This might be a very obvious, but I will ask it nevertheless:
We know from the minimax principle that the $i$-th largest value of a symmetric matrix $A \in M_{n,n}(\mathbb{R})$ can be written as
$$ \lambda_i = \max_{U \subset \mathbb{R}^n,\\ \dim(U)=i} \min_{u \in U \\ ||u||=1} u^t A u.$$
I know that the minimum is well-defined since $u \mapsto u^t A u$ is continuous and $\{u \in U : ||u||=1 \} $ is compact, as it is obviously bounded and closed as the intersection of two closed subsets $U$ and $S^1 = \{ x \in \mathbb{R}^n : ||x||=1 \}$.
But I do not understand why exactly the maximum exists.

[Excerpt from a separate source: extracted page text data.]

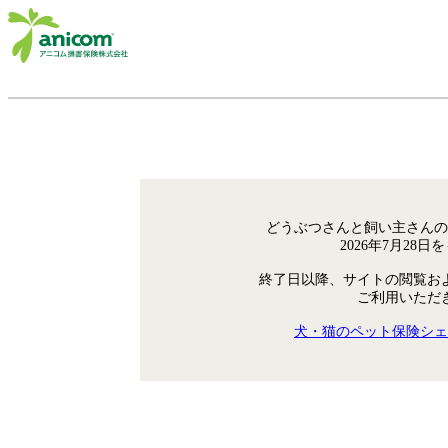
どうぶつさんと飼い主さんの
2026年7月28
終了日以降、サイトの閲覧お
ご利用いただ
犬・猫のペット保険シェ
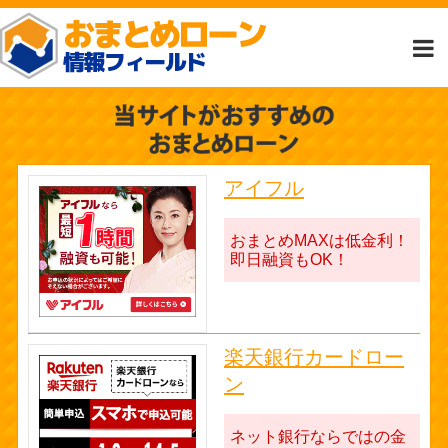
アイフル
おまとめMAXは低金利！
即日融資もOK！
楽天銀行カードロー
ン
ネット銀行ならではの金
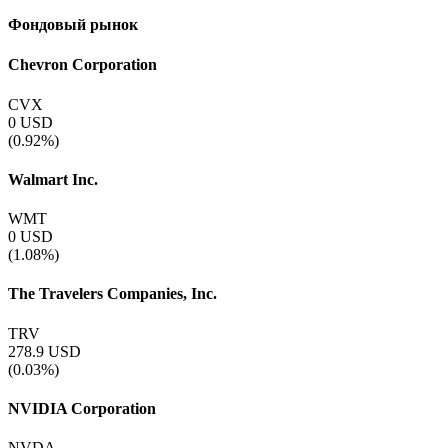
Фондовый рынок
Chevron Corporation
CVX
0
USD
(0.92%)
Walmart Inc.
WMT
0
USD
(1.08%)
The Travelers Companies, Inc.
TRV
278.9
USD
(0.03%)
NVIDIA Corporation
NVDA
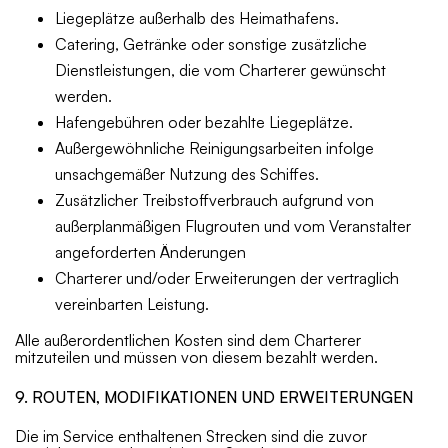
Liegeplätze außerhalb des Heimathafens.
Catering, Getränke oder sonstige zusätzliche
Dienstleistungen, die vom Charterer gewünscht
werden.
Hafengebühren oder bezahlte Liegeplätze.
Außergewöhnliche Reinigungsarbeiten infolge
unsachgemäßer Nutzung des Schiffes.
Zusätzlicher Treibstoffverbrauch aufgrund von
außerplanmäßigen Flugrouten und vom Veranstalter
angeforderten Änderungen
Charterer und/oder Erweiterungen der vertraglich
vereinbarten Leistung.
Alle außerordentlichen Kosten sind dem Charterer
mitzuteilen und müssen von diesem bezahlt werden.
9. ROUTEN, MODIFIKATIONEN UND ERWEITERUNGEN
Die im Service enthaltenen Strecken sind die zuvor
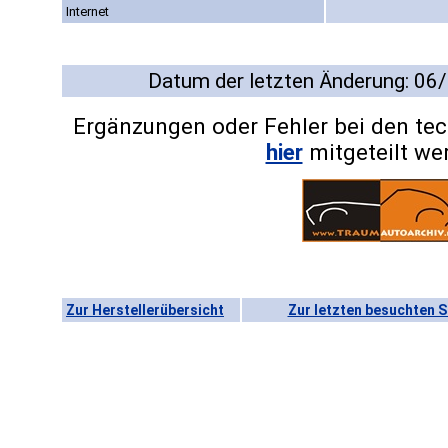
Internet
Datum der letzten Änderung: 06
Ergänzungen oder Fehler bei den te
hier
mitgeteilt we
Zur Herstellerübersicht
Zur letzten besuchten S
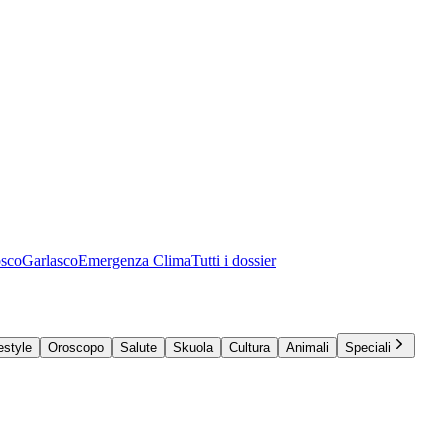
osco
Garlasco
Emergenza Clima
Tutti i dossier
estyle
Oroscopo
Salute
Skuola
Cultura
Animali
Speciali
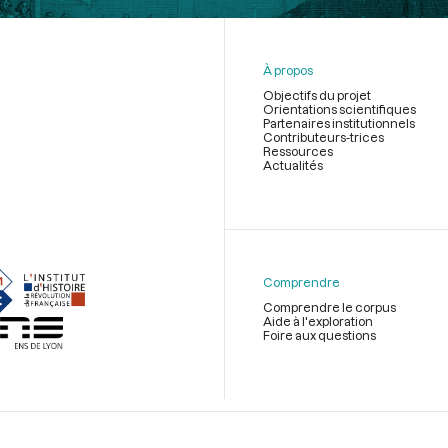
À propos
Objectifs du projet
Orientations scientifiques
Partenaires institutionnels
Contributeurs-trices
Ressources
Actualités
Menu
du
pied
de
Comprendre
page
Comprendre le corpus
Aide à l'exploration
Foire aux questions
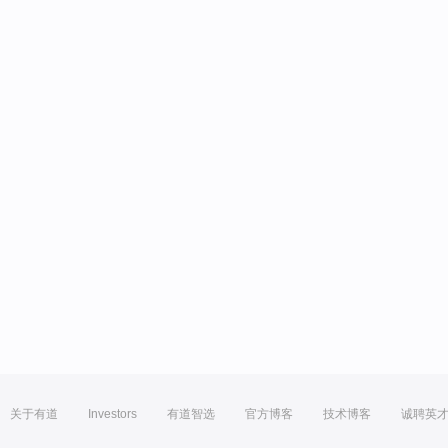
关于有道
Investors
有道智选
官方博客
技术博客
诚聘英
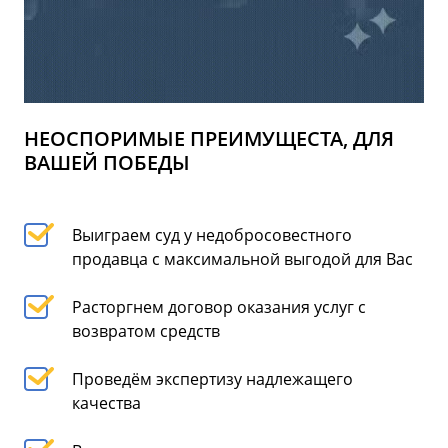
НЕОСПОРИМЫЕ ПРЕИМУЩЕСТА, ДЛЯ
ВАШЕЙ ПОБЕДЫ
Выиграем суд у недобросовестного
продавца с максимальной выгодой для Вас
Расторгнем договор оказания услуг с
возвратом средств
Проведём экспертизу надлежащего
качества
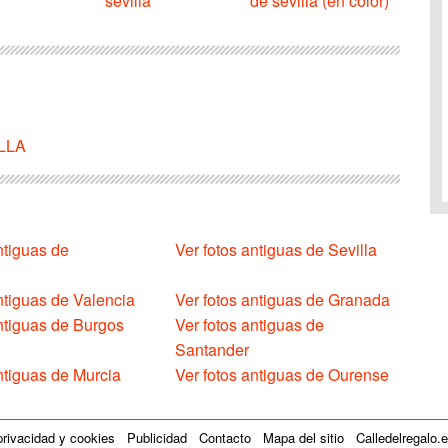
sevilla
de sevilla (en color)
ILLA
ntiguas de
Ver fotos antiguas de Sevilla
ntiguas de Valencia
Ver fotos antiguas de Granada
antiguas de Burgos
Ver fotos antiguas de
Santander
ntiguas de Murcia
Ver fotos antiguas de Ourense
privacidad y cookies
Publicidad
Contacto
Mapa del sitio
Calledelregalo.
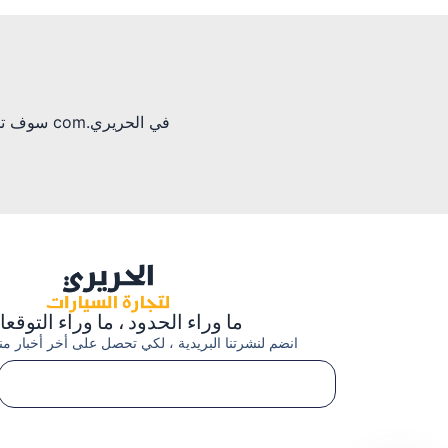
في الحرير
ما وراء الحدود ، ما وراء التوقع
انضم لنشرتنا البريدية ، لكي تحصل على أخر أخبار منتج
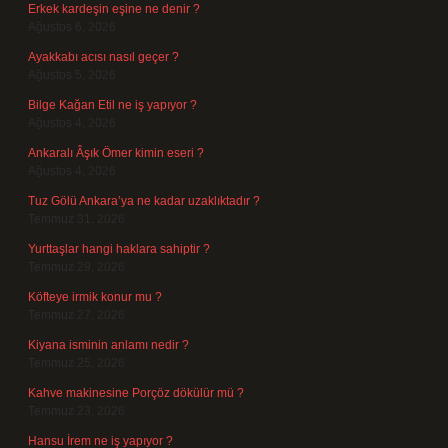
Erkek kardeşin eşine ne denir ?
Ağustos 6, 2026
Ayakkabı acısı nasıl geçer ?
Ağustos 5, 2026
Bilge Kağan Etil ne iş yapıyor ?
Ağustos 4, 2026
Ankaralı Âşık Ömer kimin eseri ?
Ağustos 4, 2026
Tuz Gölü Ankara’ya ne kadar uzaklıktadır ?
Temmuz 31, 2026
Yurttaşlar hangi haklara sahiptir ?
Temmuz 29, 2026
Köfteye irmik konur mu ?
Temmuz 27, 2026
Kiyana isminin anlamı nedir ?
Temmuz 25, 2026
Kahve makinesine Porçöz dökülür mü ?
Temmuz 23, 2026
Hansu İrem ne iş yapıyor ?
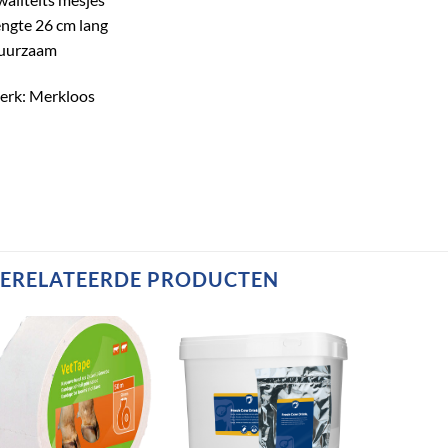
ngte 26 cm lang
uurzaam
erk: Merkloos
ERELATEERDE PRODUCTEN
Toevoegen
Toevoegen
aan
aan
verlanglijst
verlanglijst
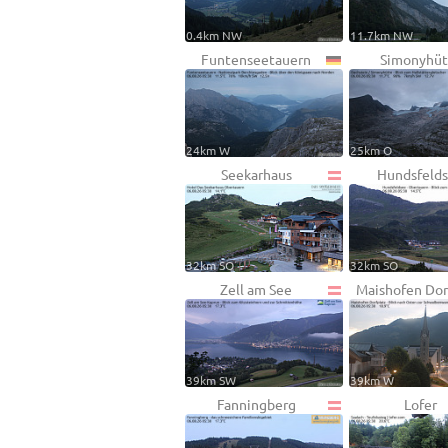
0.4km NW
11.7km NW
Funtenseetauern
Simonyhüt
24km W
25km O
Seekarhaus
Hundsfeld
32km SO
32km SO
Zell am See
Maishofen Dor
39km SW
39km W
Fanningberg
Lofer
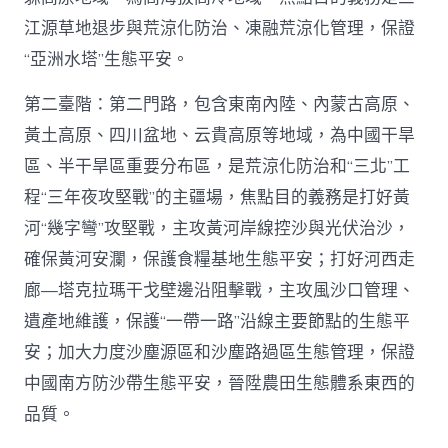
江源草地退步與荒涼化防治、凍融荒涼化管理，保證
“亞洲水塔”生態平安。
第二臺階：第二門路，包含東南內陸、內蒙古高原、
黃土高原、四川盆地、云貴高原等地域，為中國干旱
區、半干旱區重要分布區，是荒涼化防治和“三北”工
程“三年夜攻堅戰”的主疆場，焦點目的義務是打好黃
河“幾字彎”攻堅戰，主攻黃河岸線控沙與光伏治沙，
確保黃河安瀾，保護食糧基地生態平安；打好河西走
廊—塔克拉瑪干戈壁邊沿阻擊戰，主攻風沙口管理、
遺產地維護，保護“一帶一路”沿線主要節點的生態平
安；加大力度沙塵源區和沙塵路過區生態管理，保證
中國南方防沙帶生態平安，晉陞農田生態體系東西的
品質。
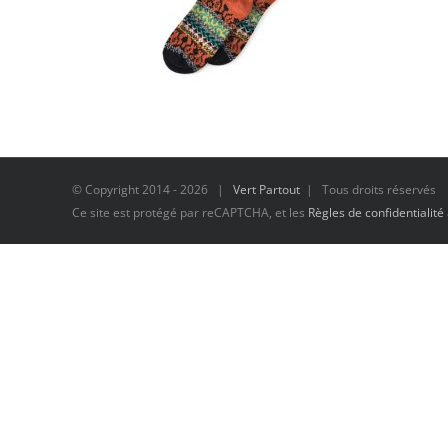
© Copyright 2014 -
2026 |
Vert Partout
| Tous droits réservés
Ce site est protégé par reCAPTCHA, et les
Règles de confidentialité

Could you please explain that to me? Thank you!
We can see the existence of the maximum from the proof of Courant-Fischer itself.
By the Spectral Theorem, we have unit eigenvectors $e_1, \ldots, e_n$ which corresponds to the eigenvalues $\lambda_1, \ldots, \lambda_n$, and $\lambda_1\geq \cdots \geq \lambda_n$.
Let $U$ be a subspace or $\mathbb{R}^n$ whose dimension is $i$. Consider the space $W$ spanned by $\{e_i, e_{i+1}, \ldots, e_n\}$. Then $\dim W=n-i+1$. Since $$ \dim(U+W)=\dim U+ \dim W -\dim(U\cap W) \leq n, $$ we have $\dim(U\cap W)\geq 1$. Find a unit vector $u \in U\cap W$. Then we have $$ u^t A u \leq \lambda_i, $$ since $u\in W$.
Therefore $\min\limits_{u\in U} u^t Au \leq \lambda_i$ for any choice of $U$ with $\dim U=i$.
Now, we need to achieve that $\lambda_i$ is attained for a choice of $U$. This can be done by choosing $U$ spanned by $\{e_1, \ldots, e_i\}$.